Data excerpts:
******************************

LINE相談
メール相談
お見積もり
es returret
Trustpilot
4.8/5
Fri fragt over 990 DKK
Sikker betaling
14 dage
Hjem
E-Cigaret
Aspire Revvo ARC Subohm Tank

******************************

→ **What you should do**
A precise copy of all the records is needed.

→ **Solved exercise**
LINE相談
メール相談
お見積もり
es returret
Trustpilot
4.8/5
Fri fragt over 990 DKK
Sikker betaling
14 dage
Hjem
E-Cigaret
Aspire Revvo ARC Subohm Tank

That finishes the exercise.